No poema “Eu Etiqueta” o poeta Carlos Drummond de Andrade descreve o efeito nocivo que a propaganda exerce na vida dos indivíduos. Paralelamente, na contemporaneidade surge a necessidade de se debater e problematizar a publicidade infantil no Brasil. Dessa forma, a falta de conscientização no ambiente familiar atrelada à manipulação midiática são fatores que corroboram para a persistência da mazela, enquanto crianças ficam expostas ao assédio dos meios de comunicação.

Em primeiro lugar, é fulcral supracitar a relevância da família frente a problemática. De acordo com o sociólogo Zygmunt Bauman, uma sociedade que esquece a arte de questionar não pode esperar encontrar soluções para os problemas que a afligem. Sob essa ótica, é possível observar a importância do pensamento crítico dos pais e familiares ao filtrarem o que os jovens indivíduos são coagidos a consumirem, impedindo a formação do que Drummond denominou “um escravo da matéria anunciada”.
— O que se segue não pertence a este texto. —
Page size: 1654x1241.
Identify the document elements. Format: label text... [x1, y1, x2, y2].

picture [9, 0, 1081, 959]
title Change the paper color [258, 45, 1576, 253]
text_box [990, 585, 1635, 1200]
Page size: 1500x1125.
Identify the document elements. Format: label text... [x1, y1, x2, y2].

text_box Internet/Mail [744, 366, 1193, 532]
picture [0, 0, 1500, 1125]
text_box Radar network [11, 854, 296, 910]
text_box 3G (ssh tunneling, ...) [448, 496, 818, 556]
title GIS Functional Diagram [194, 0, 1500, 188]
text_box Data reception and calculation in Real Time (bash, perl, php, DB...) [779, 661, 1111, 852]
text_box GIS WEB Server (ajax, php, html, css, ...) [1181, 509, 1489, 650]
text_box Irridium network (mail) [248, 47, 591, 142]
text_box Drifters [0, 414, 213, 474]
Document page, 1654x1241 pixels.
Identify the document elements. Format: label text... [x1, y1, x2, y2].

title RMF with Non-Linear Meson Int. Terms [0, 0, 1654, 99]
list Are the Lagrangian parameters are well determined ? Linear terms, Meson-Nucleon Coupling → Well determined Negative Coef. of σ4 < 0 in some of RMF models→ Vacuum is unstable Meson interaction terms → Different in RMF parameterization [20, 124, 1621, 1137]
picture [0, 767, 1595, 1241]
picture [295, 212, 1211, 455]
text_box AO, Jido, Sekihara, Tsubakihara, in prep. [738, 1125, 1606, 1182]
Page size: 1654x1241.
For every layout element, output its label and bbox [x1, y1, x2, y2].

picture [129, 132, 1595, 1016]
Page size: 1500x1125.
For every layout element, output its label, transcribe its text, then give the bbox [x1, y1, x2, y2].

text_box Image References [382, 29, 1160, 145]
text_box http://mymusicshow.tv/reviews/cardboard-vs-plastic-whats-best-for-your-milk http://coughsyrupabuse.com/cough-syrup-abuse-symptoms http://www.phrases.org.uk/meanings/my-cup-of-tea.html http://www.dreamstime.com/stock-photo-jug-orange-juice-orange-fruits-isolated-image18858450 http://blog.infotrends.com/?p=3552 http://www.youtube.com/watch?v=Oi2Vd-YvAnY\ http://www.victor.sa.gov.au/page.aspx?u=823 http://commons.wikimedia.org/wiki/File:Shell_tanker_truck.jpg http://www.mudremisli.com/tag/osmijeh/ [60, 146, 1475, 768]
Ademais, cabe ressaltar o apelo da mídia como causador do imbróglio. Segundo Karl Marx - um dos arquitetos da sociologia - os meios de comunicação de massa são utilizados pela classe dominante para convencer e moldar os cidadãos. Por conseguinte, torna-se evidente os malefícios dessa persuasão comportamental, afinal, ela abafa as ideias do indivíduo e ele passa a ser visto mais como objeto e menos como um ser pensante, com vontades próprias. Logo, resultando na “mortificação do eu”, um conceito proposto pelo pensador Erving Golfman.

Averigua-se, desse modo, que medidas efetivas precisam ser tomadas para minimizar a questão. O Poder Executivo na figura de Ministério da Justiça, deverá criar leis capazes de punir empresas que façam publicidade infantil apelativa. A Escola com o apoio da família, ficará responsável por alertar os jovens sobre a importância do senso crítico e os perigos da manipulação comportamental, formando alunos com autonomia de pensamentos e capazes de entender as mazelas do corpo social.